[TASK BRIEF] Each line below must be transcribed exactly, and no picture may appear in the transcription.

[AVAILABLE DATA]
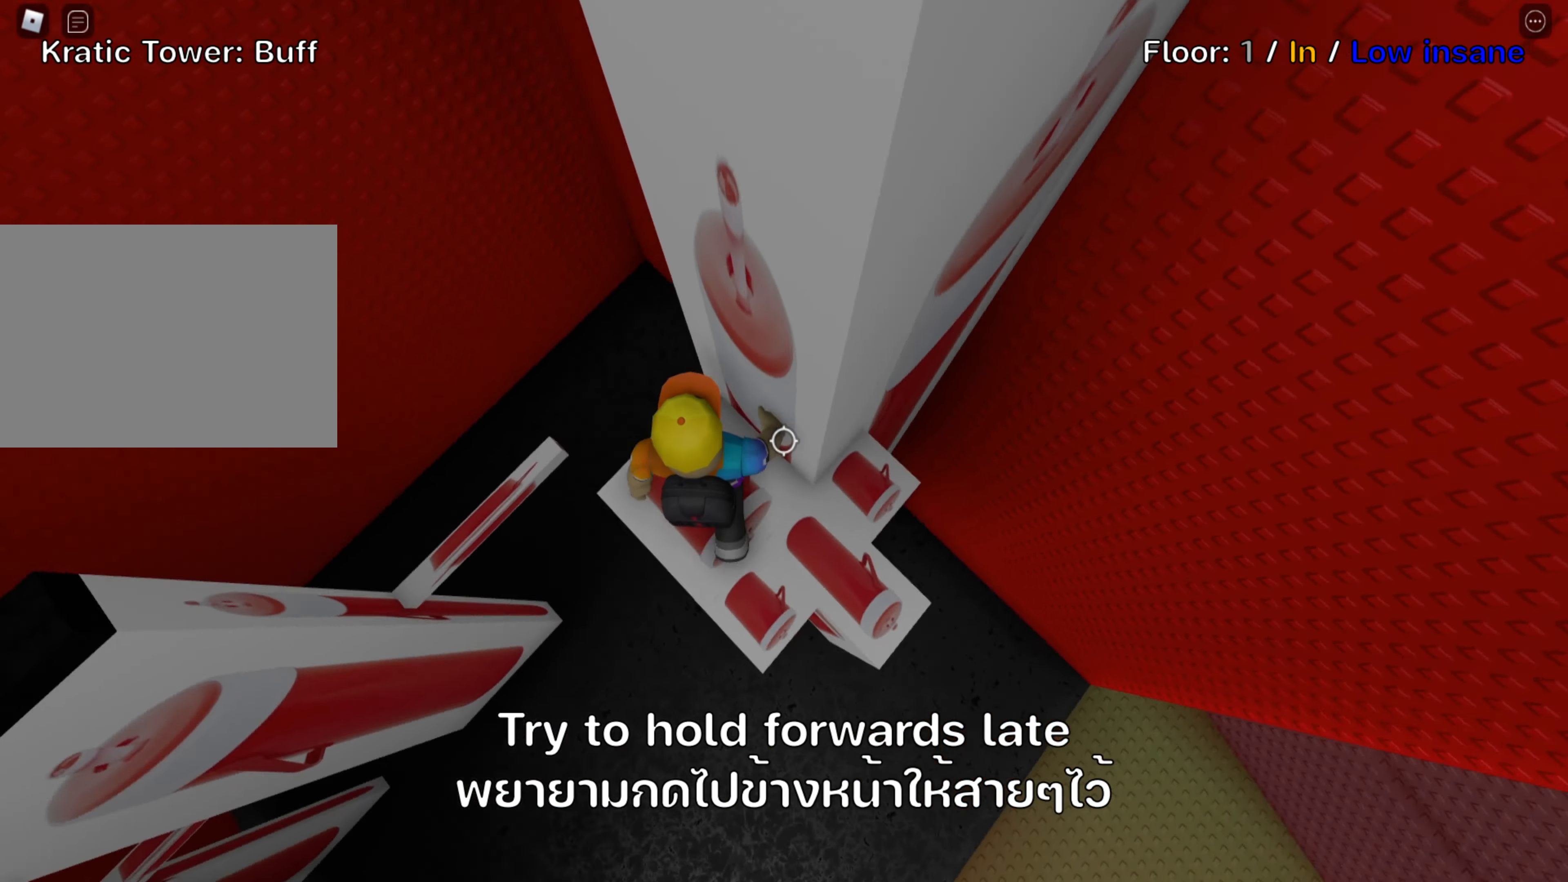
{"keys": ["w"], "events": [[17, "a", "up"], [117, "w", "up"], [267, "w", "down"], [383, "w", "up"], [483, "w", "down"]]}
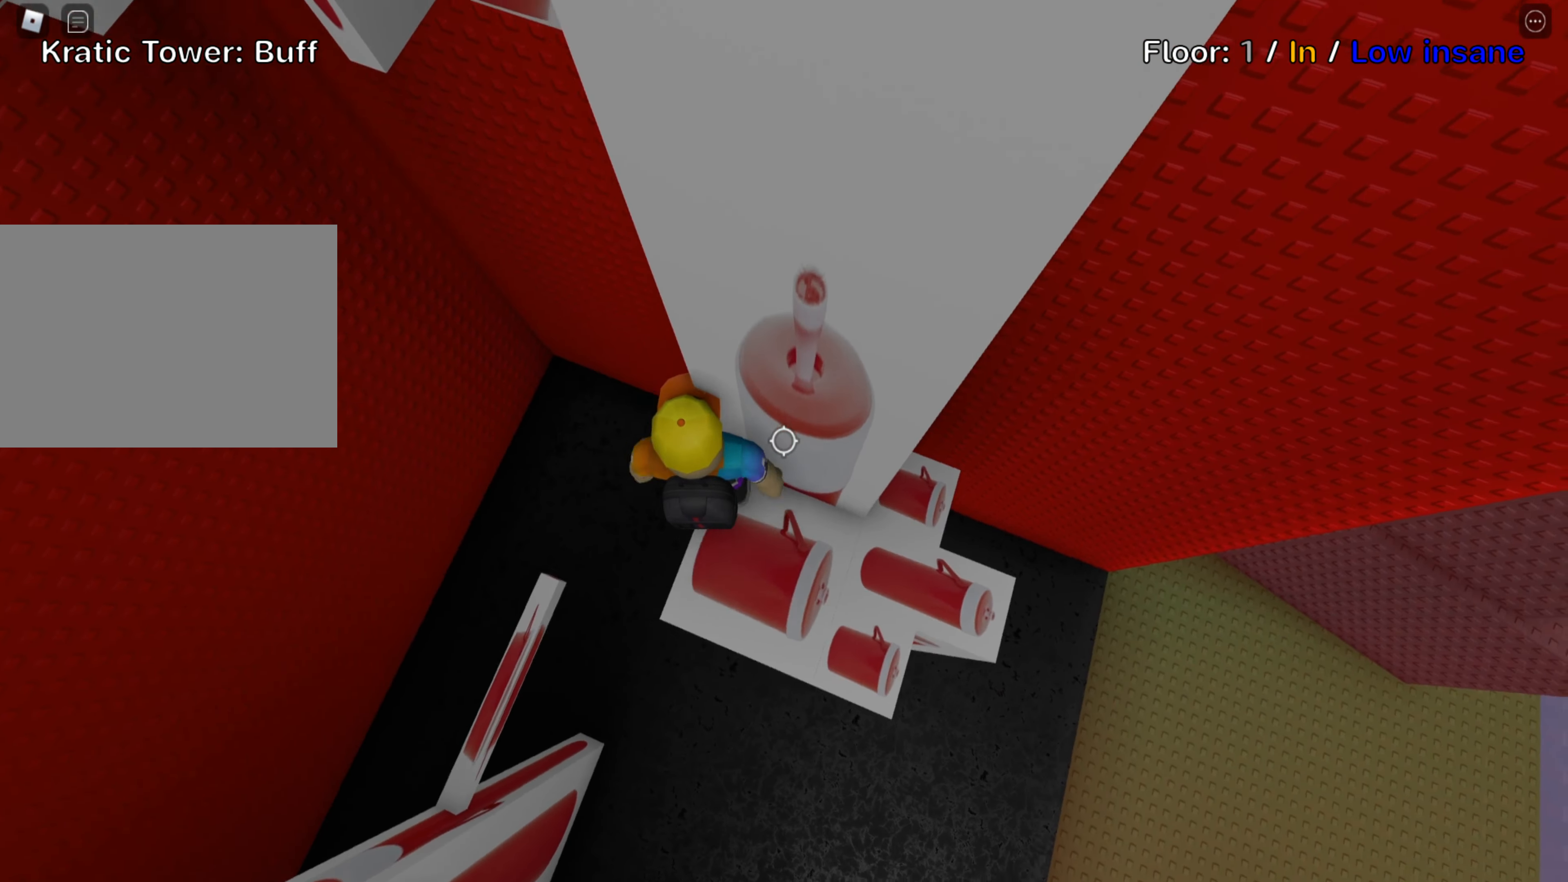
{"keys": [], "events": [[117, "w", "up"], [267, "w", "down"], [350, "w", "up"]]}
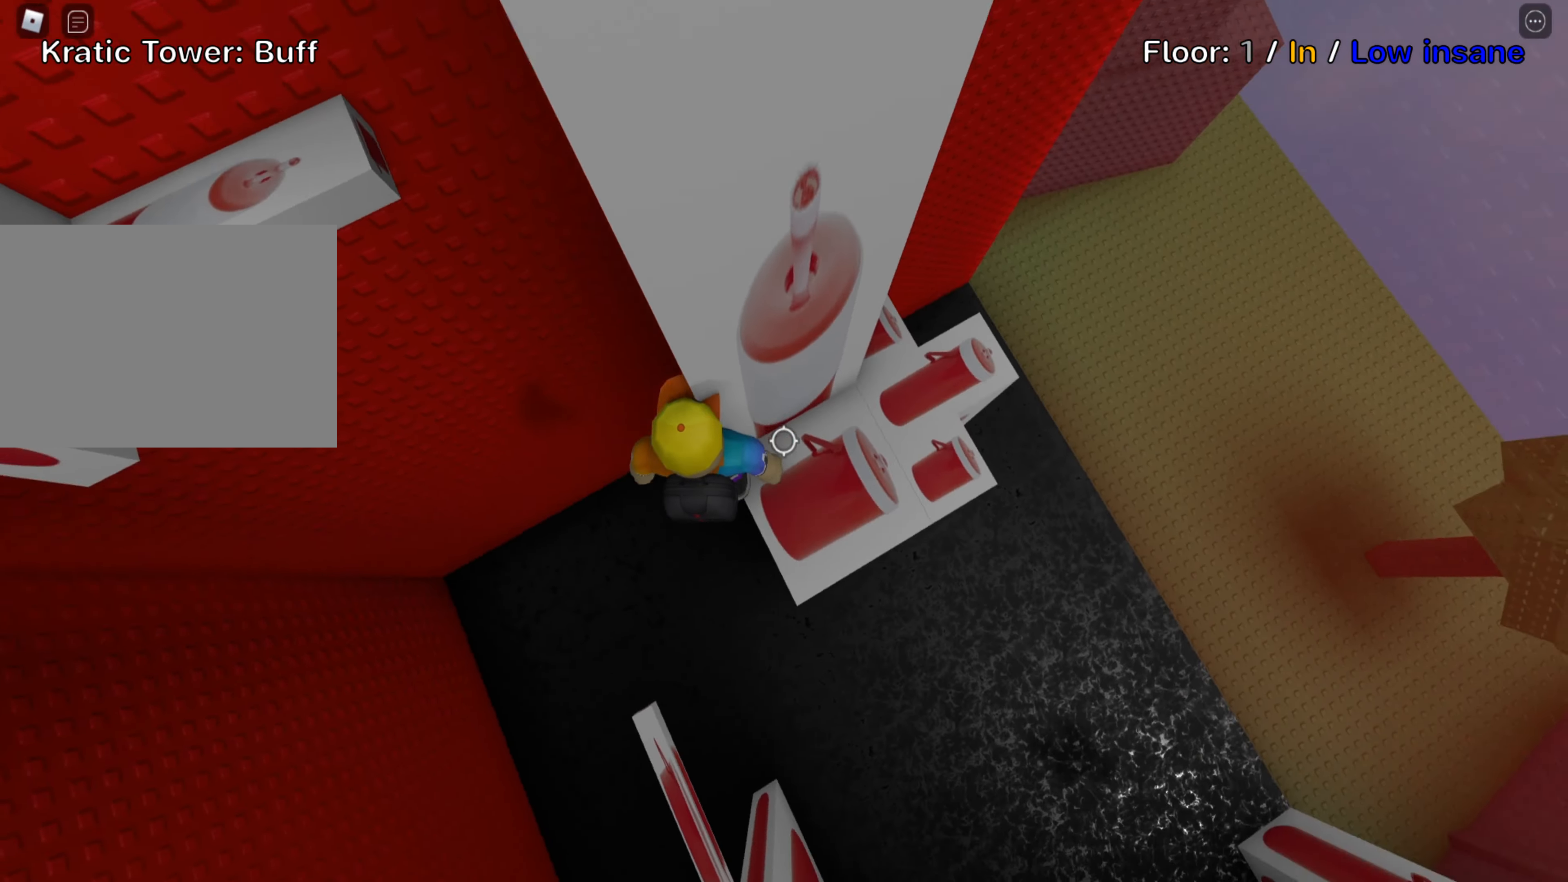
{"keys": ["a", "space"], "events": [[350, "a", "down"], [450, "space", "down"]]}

[EXERCISE RESULT]
{"keys": ["w"], "events": [[17, "a", "up"], [117, "w", "up"], [267, "w", "down"], [383, "w", "up"], [483, "w", "down"]]}
{"keys": [], "events": [[117, "w", "up"], [267, "w", "down"], [350, "w", "up"]]}
{"keys": ["a", "space"], "events": [[350, "a", "down"], [450, "space", "down"]]}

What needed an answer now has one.